Posts for March 2012

2012-03-03: reminder 1.16

I'm currently making sure that quarterly patching for all the systems for which I'm primarily responsible is in my reminder system so that I don't forget it, and I was having to review all the reminders to ensure I'd not forgotten anything. Since I phrased them differently each time, this meant a lot of hunting. I started thinking about title prefixes, and then realized I was reinventing tags.

This release of reminder adds tags, which are space-separated and kept in the Tags header (now part of the template for new reminders). Currently, all you can do is limit what reminders are shown by list (with the -t option to specify a tag) or show all the tags in use (with the new tags command). Eventually, I may add a quick command to tag a reminder, and restricting what's displayed for active and next is an obvious next step.

You can get the latest version from the reminder distribution page.

2012-03-15: WebAuth 4.1.0

One of the drawbacks of our rollout of support for multifactor authentication at Stanford was that, due to various features that we wanted to support, every login through the central WebLogin servers required doing a user information query. Those queries are currently all going to a single server that hosts the relevant database, and therefore introduced a single point of failure into our carefully-designed robust system. I have long-term plans to move that database to a PostgreSQL cluster so that it can be distributed across redundant machines, but in the meantime we've had a few production outages when it was overwhelmed.

The first problem that had to be fixed was that the remctl client libraries didn't support timeouts. Release 3.1 of remctl addressed that problem, and this version of WebAuth now has a configuration directive to set a timeout (and defaults to the conservative timeout of thirty seconds).

The problem remains, though, since the default (and intended) behavior of the WebKDC is to fail the login if the user information service cannot be contacted. This is the only safe approch, since the user information service may indicate that the user must use multifactor regardless of the destination site preference, and without that information we may let them incorrectly proceed. However, in the current Stanford deployment, falling back on allowing just password when the user information service is down and the remote site hasn't expressed a preference makes more sense for right now, so there's now an Apache configuration directive to enable that behavior.

Those changes required an ABI break in the shared library, so I also cleaned up a few other things while I was there (although this is not yet the long-awaited refactoring of the library).
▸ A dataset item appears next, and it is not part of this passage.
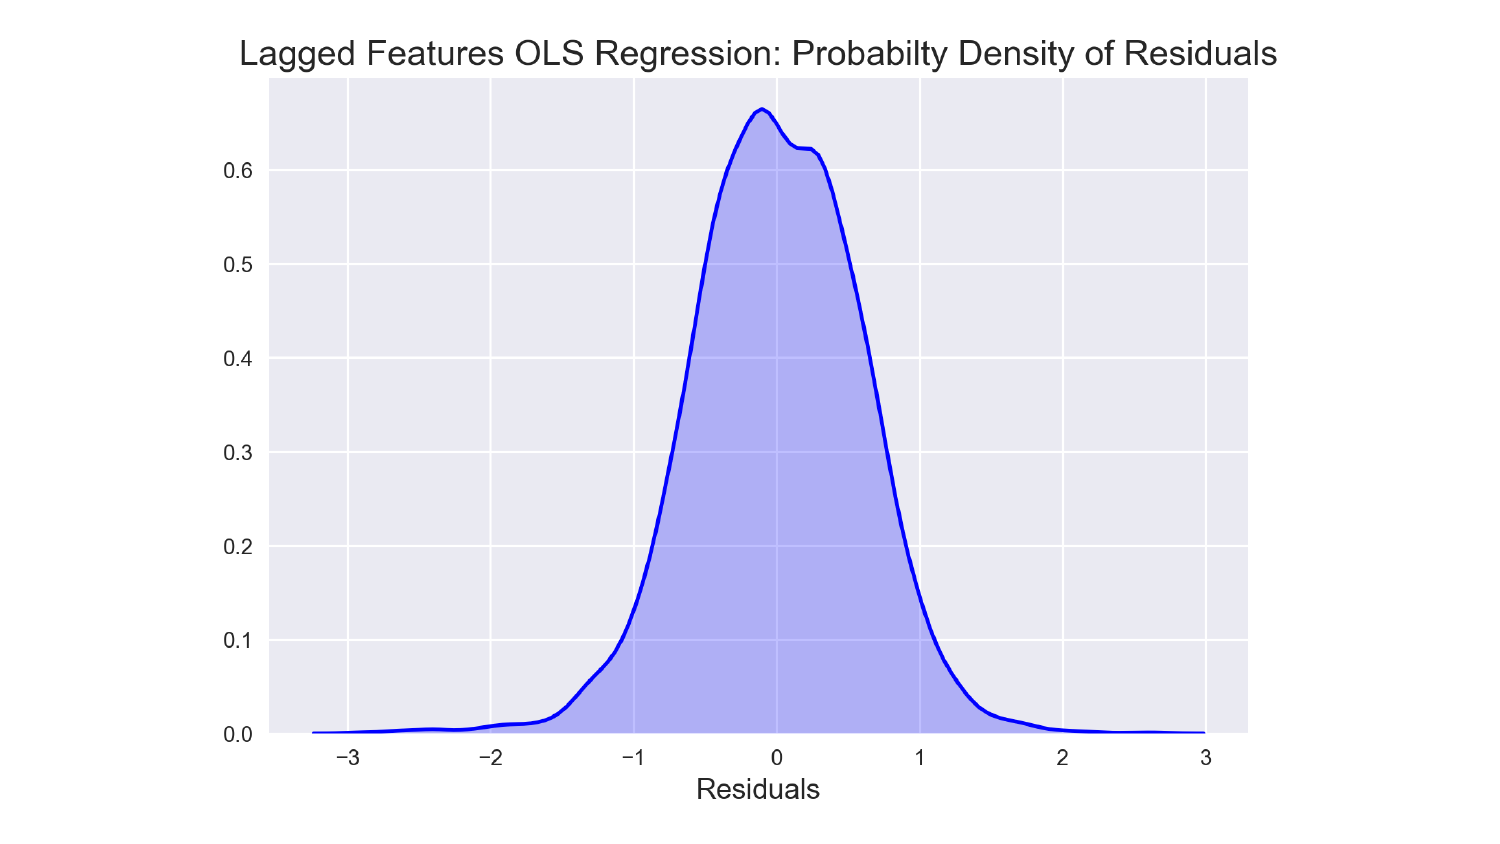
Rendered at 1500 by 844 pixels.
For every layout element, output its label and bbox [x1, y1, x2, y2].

picture [207, 24, 1293, 819]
Finally, there are a few WebLogin error handling bug fixes, a fix to make use of new libremctl features to not leak small amounts of memory when making user information service queries, and new mod_webauth manual documentation of a bad security interaction between Apache and Tomcat URL parsing that affects all Apache security methods.

You can get the latest release from the official WebAuth site or from my WebAuth release page.
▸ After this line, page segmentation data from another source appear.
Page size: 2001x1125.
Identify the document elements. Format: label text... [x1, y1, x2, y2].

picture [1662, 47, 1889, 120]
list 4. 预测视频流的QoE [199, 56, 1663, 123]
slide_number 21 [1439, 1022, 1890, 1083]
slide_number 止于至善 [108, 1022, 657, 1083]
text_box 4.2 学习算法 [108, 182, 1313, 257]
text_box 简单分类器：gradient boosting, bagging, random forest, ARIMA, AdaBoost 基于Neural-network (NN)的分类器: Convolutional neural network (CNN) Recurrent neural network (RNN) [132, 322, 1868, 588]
2012-03-18: Term::ANSIColor 3.02

The primary change in this release is some cleanup of the AUTOLOAD sub in the module that generates the constant subs. If a constant for a color that wasn't previously used is encountered, AUTOLOAD uses eval to generate the sub on the fly, but this was eating $@. If you want to use color constants around reporting an exception in Perl, this is unhelpful.

AUTOLOAD now preserves $@, and I also fixed a couple of other bugs I noticed by visual inspection while I was there: Term::ANSIColor was ignoring all unknown functions, not just valid constants, when colors were disabled, and it was not inspecting $@ after eval and hence wasn't catching errors in creating the constant sub. Both of those bugs are also now fixed.

Also in this release I added support for italic and the corresponding ITALIC constant. These weren't previously supported since I didn't know of any terminal emulator that implemented them, but apparently urxvt does.

You can get the latest release from the Term::ANSIColor distribution page.